I know I’ve written it before, and will do so again, but the Wolff Symposium is one of the absolute best annual translation-related gatherings. It’s held every June and is centered around the awarding of the Helen and Kurt Wolff Translator’s Prize, which is given to the best translation from German into English published in the previous year. All genres are eligible, but translators can only win once.
Anyway, the symposium took place a few weeks back and was absolutely amazing. Great panels, wonderful to see Ross Benjamin receive the award, very nice tribute to Breon Mitchell re: his new translation of The Tin Drum. (I maybe shouldn’t admit this, but I’ve never read this, although every time I see Breon I swear that it’ll be the next book I pick up . . . And it will be! Soon. Soon . . .)
I was planning on writing up some notes and thoughts and whatever from the day of panels, but well, it’s been a busy time and besides, WBEZ was there to record the whole symposium. And although I can’t imagine many people listening to all of these podcasts, they’re a much better record of what was discussed than anything I could babble on about . . .
If you do decide to listen, you might want to do so in order—at least when it comes to the “Increased Interest in Foreign Fiction?” and “Cultivating Audiences” panels, otherwise my random 15-minute speech at the beginning of the latter panel will make next to no sense . . .
First off is the tribute to Breon Mitchell that included an interview with NY Times journalist David Streitfeld.
(There was another panel with Peter Constantine, Drenka Willen, Susan Bernofsky, Krishna Winston, Ross Benjamin, and Breon Mitchell, but I can’t find the podcast . . . Which sucks! This was a great conversation . . . Maybe I’m just missing something? If anyone knows where this is, please e-mail me.)
Then the panel with Dennis Loy Johnson of Melville House, Daniel Slager of Milkweek, Jeremy Davies of Dalkey Archive Press on An Increased Interest in Foreign Literature?
And then the Cultivating Audiences – Particular Examples, Viable Models? panel that started with my rant and ended with all of us (Susan Harris of Words Without Borders, Susan Bernofsky, and Annie Janusch) talking about technology and reaching readers . . . while my phone buzzed with the dozen or so text messages I received during that panel . . .
Finally, we wrapped up with a
contentious argument about Amazon.com discussion about Publishing Literary Translations and New Publishing Technologies. Dennis Loy Johnson of Melville House, Henry Carrigan of Northwestern University Press, and Jeff Waxman of Seminary Co-op were on this panel, which was a great way to end the day, having moved from a grand appreciation of Breon and the craft of translation to the dirty details of the book business and how all the various segments always feel like their getting screwed. Speaking of screwing, this panel also had one of the funniest exchanges of the day:
Jeff: “Being a bookseller, it’s kind of an unrequited love affair with books where you know that you’re going to get screwed.”
Chad: “That’s not really an unrequited . . . It’s actually just a love affair.”
This then led to a series of sexually charged double entendres . . . Man, those end of the day panels—brilliant!

*Data excerpt*.
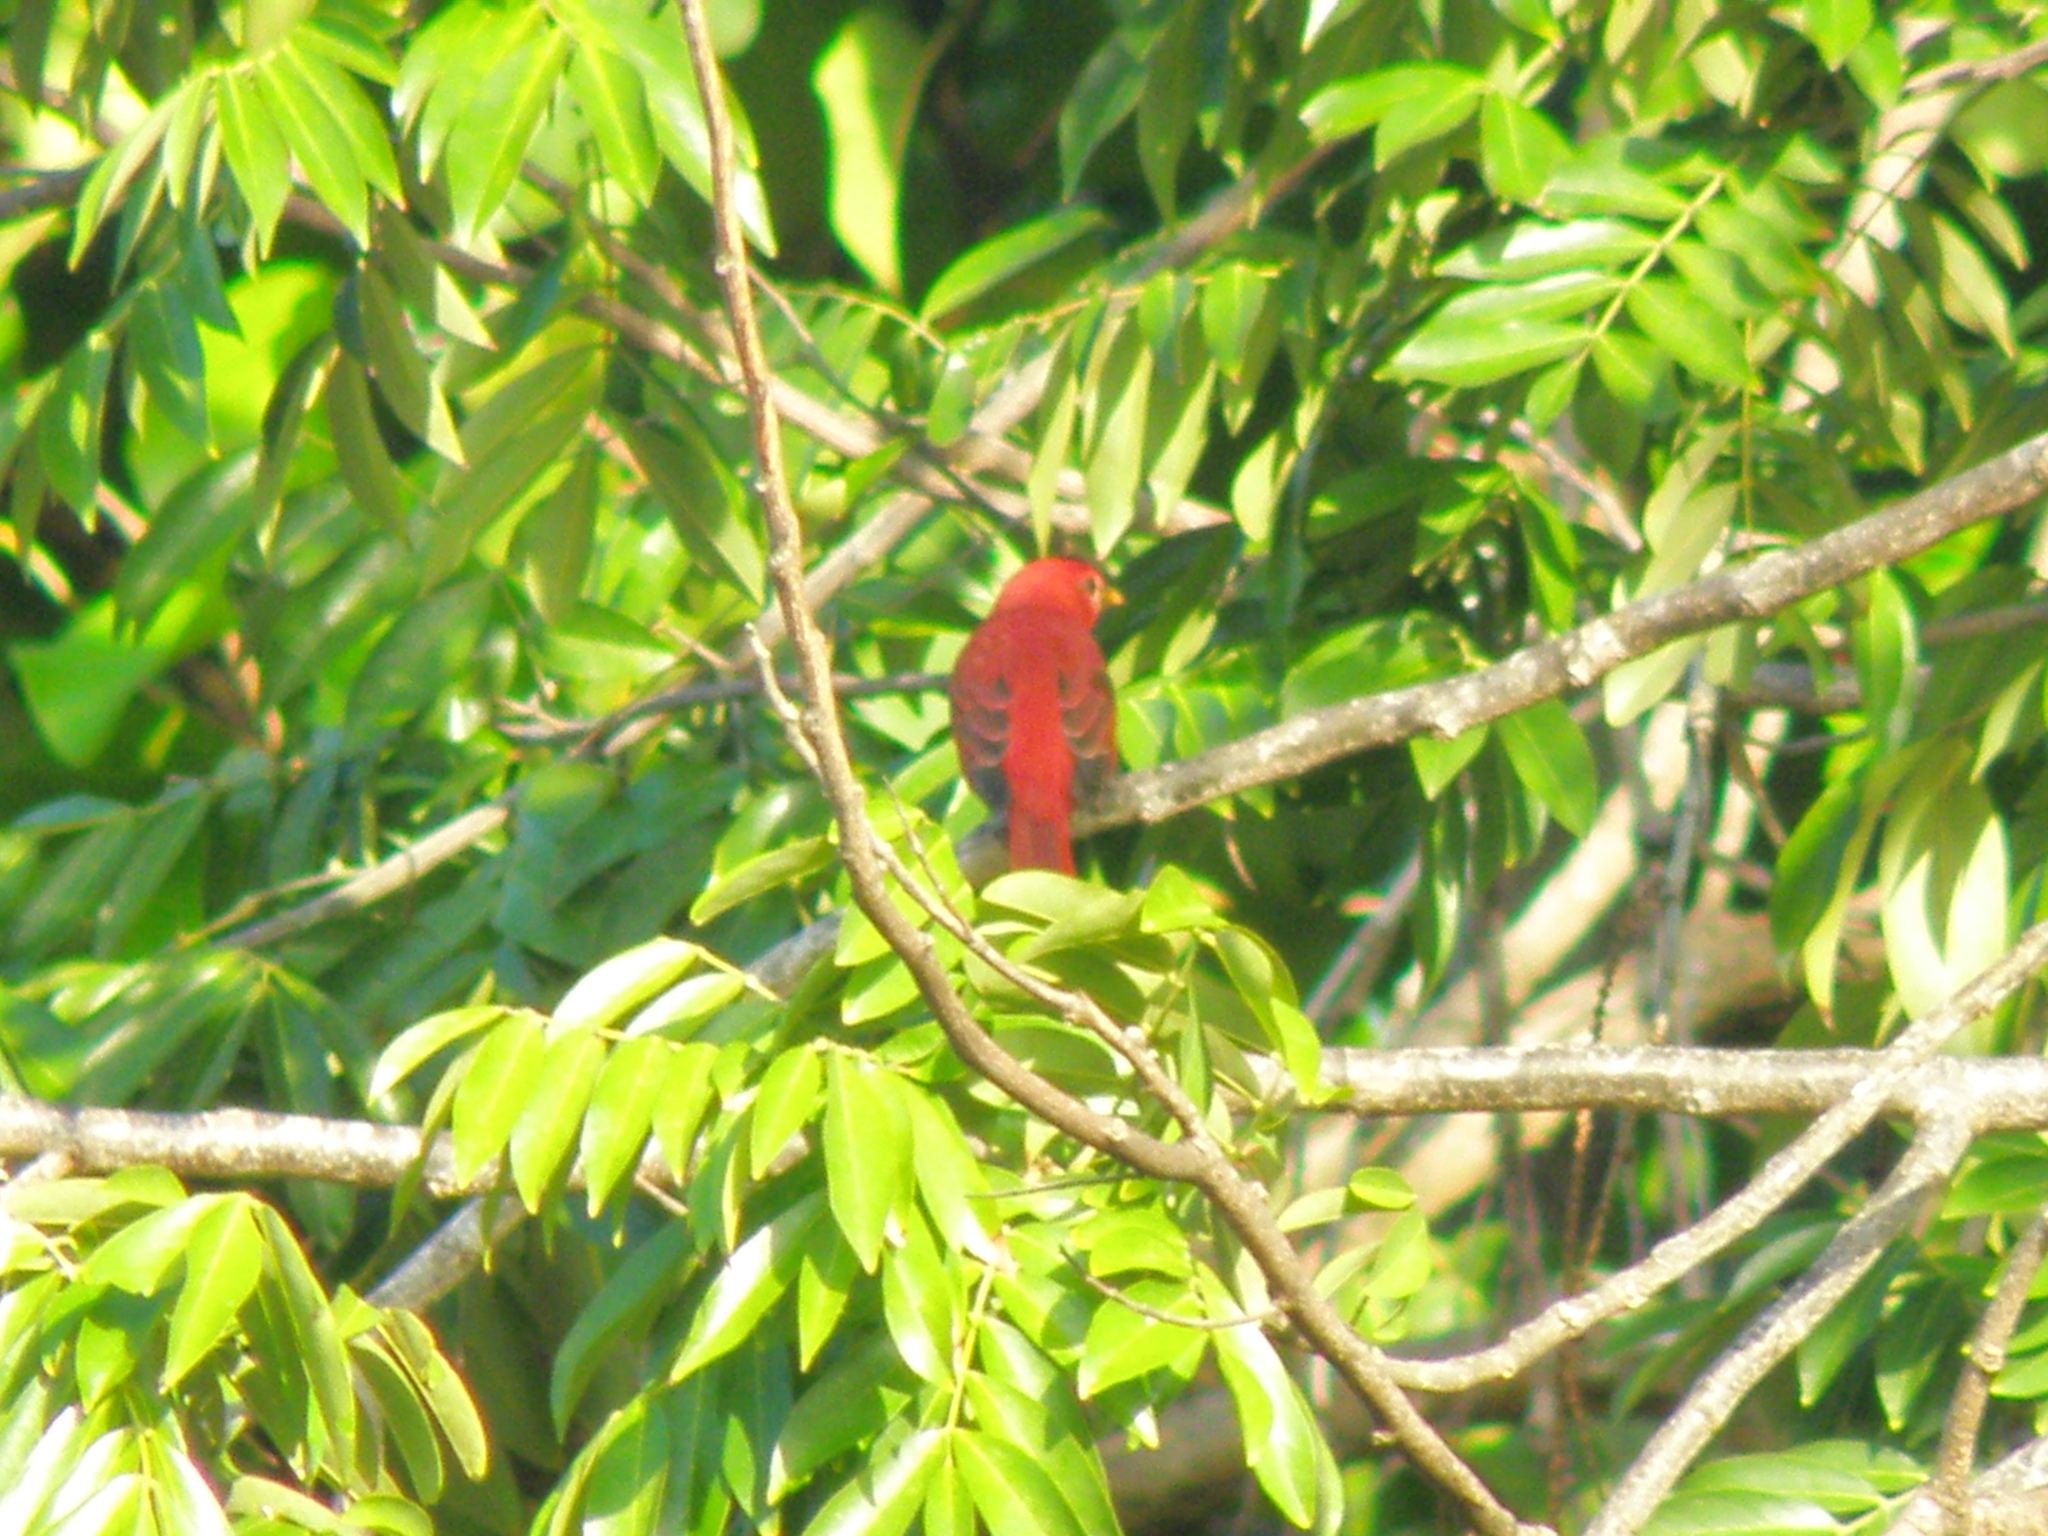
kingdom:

*Directive*. Write out, word for word, the passage of the Wolff Symposium post between "If you do decide" and "journalist David Streitfeld.", inclusive.

*Answer*.
If you do decide to listen, you might want to do so in order—at least when it comes to the “Increased Interest in Foreign Fiction?” and “Cultivating Audiences” panels, otherwise my random 15-minute speech at the beginning of the latter panel will make next to no sense . . .
First off is the tribute to Breon Mitchell that included an interview with NY Times journalist David Streitfeld.